We may say no doubt a plant needs at least some soil and nourishment to live well. If we weren’t already with higher intelligence we might never have evolved higher.
There was a lot of trial and error by evolution to make us smart, even so the world could well have waited another 10 million years for evolution to have the same luck. At any rate, like Sagan’s comment about the Greeks and science someone had to be first.
Four billion more years is a lot of time for evolution and more narrow focus of intelligence giving rise to more general life like us without play seems to me like an infinite force to an immovable object, and the immovable mass wins out, the Earth is more at rest than the Moon. Would higher life evolve from more limited play? Or is our way the only way of most evolution? Both of these ideas have merit. Here again though I conclude that the main cause of our intelligence may be because we were the first, our life seems certainly one of the better ways.

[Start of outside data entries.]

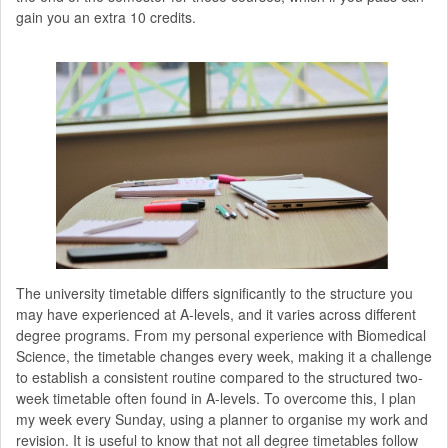
gain you an extra 10 credits.
The university timetable differs significantly to the structure you
may have experienced at A-levels, and it varies across different
degree programs. From my personal experience with Biomedical
Science, the timetable changes every week, making it a challenge
to establish a consistent routine compared to the structured two-
week timetable often found in A-levels. To overcome this, I plan
my week every Sunday, using a planner to organise my work and
revision. It is useful to know that not all degree timetables follow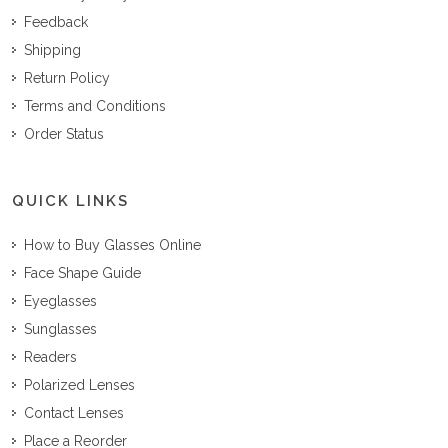
Feedback
Shipping
Return Policy
Terms and Conditions
Order Status
QUICK LINKS
How to Buy Glasses Online
Face Shape Guide
Eyeglasses
Sunglasses
Readers
Polarized Lenses
Contact Lenses
Place a Reorder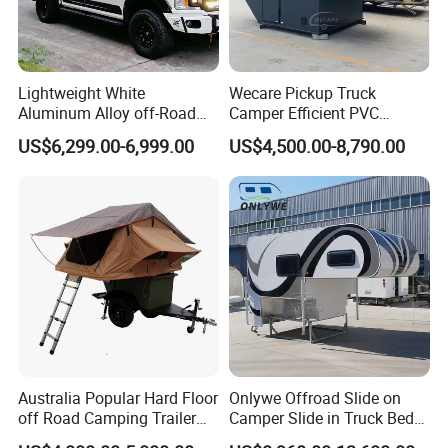
Lightweight White
Wecare Pickup Truck
Aluminum Alloy off-Road
Camper Efficient PVC
Camping Pop-up Pickup
Leather 4 Person Truck
US$6,299.00-6,999.00
US$4,500.00-8,790.00
Camper with Quick Setup
Camper for Easy Wipe
Australia Popular Hard Floor
Onlywe Offroad Slide on
off Road Camping Trailer
Camper Slide in Truck Bed
for Camper Travel with Tent
Camper Truck Campers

There may be billions of planets nearer to us than it was believed before. If we find the earthlike worlds by way of a recent use of science of mine we may even find out soon. My conception is to use the flow between two charged satellites, a “bubble”, a giant lense. Beams through the lense find changes and take out the random vibration leaving a good image from a telescope 500,000 times the size of telescopes on the ground. This may make it so we can see the nearer earthlike worlds waiting without hundreds of years..

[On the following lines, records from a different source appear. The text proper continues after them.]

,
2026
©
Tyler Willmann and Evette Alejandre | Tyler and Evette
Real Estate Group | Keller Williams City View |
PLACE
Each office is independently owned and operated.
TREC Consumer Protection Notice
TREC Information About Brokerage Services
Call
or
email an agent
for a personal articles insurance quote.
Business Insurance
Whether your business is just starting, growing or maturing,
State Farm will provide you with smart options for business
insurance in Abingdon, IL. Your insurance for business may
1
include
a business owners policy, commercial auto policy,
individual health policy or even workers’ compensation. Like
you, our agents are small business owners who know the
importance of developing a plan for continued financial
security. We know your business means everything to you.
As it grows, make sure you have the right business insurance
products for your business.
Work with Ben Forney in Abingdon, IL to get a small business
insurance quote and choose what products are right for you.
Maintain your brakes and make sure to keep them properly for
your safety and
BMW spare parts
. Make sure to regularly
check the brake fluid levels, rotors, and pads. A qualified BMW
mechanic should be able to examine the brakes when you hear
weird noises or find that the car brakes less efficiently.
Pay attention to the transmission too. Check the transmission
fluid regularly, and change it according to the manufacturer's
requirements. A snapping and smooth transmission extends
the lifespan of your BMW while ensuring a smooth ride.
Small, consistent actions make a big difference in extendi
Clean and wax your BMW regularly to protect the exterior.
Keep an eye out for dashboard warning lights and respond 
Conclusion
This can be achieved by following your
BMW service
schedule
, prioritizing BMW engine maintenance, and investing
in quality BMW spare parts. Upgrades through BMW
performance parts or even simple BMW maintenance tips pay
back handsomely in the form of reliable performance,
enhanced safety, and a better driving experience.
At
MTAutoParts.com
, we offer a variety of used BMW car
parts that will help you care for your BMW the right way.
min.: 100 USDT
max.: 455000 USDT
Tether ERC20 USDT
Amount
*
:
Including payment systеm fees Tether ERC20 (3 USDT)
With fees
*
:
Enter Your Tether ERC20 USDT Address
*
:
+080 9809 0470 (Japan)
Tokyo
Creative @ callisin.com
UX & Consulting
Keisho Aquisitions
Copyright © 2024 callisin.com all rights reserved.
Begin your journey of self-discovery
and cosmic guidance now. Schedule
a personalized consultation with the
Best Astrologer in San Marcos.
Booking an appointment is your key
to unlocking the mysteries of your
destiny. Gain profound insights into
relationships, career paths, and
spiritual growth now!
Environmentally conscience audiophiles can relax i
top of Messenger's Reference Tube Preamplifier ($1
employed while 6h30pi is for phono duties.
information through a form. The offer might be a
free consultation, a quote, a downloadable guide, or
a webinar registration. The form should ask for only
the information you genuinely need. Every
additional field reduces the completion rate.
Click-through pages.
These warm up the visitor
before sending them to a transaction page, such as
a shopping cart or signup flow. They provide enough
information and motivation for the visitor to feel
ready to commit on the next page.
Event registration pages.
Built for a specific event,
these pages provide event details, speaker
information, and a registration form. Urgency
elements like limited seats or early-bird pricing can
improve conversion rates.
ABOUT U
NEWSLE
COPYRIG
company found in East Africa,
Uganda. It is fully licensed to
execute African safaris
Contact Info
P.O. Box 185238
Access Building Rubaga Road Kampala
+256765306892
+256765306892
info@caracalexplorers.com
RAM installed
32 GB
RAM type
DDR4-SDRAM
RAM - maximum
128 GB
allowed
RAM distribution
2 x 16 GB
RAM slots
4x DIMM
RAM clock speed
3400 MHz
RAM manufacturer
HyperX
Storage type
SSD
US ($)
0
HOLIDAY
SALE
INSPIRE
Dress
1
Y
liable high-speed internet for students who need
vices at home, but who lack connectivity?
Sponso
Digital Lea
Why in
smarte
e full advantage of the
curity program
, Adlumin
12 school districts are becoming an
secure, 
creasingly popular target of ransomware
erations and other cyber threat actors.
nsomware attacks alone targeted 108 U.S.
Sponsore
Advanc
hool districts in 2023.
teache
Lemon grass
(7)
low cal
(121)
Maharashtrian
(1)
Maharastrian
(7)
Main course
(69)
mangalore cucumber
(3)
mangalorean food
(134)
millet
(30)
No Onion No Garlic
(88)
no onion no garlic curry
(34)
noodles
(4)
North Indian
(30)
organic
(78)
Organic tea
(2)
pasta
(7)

The idea that physics and hydraulics and luck helped evolution find how to make us intelligent might be proven as I say on the link if we also eventually find fossils of whales or dolphins or manatees that also walked on just two feet in the water at some time in their evolution before they evolved on out to the open oceanic realms from nearer the shore. As you may know the whale was originally a small land dwelling mammal the size of a house pet, and it then evolved into the water, and we have a major boost to evidence for evolution, the continuous record stretching many millions of years for many types of life simple to complex.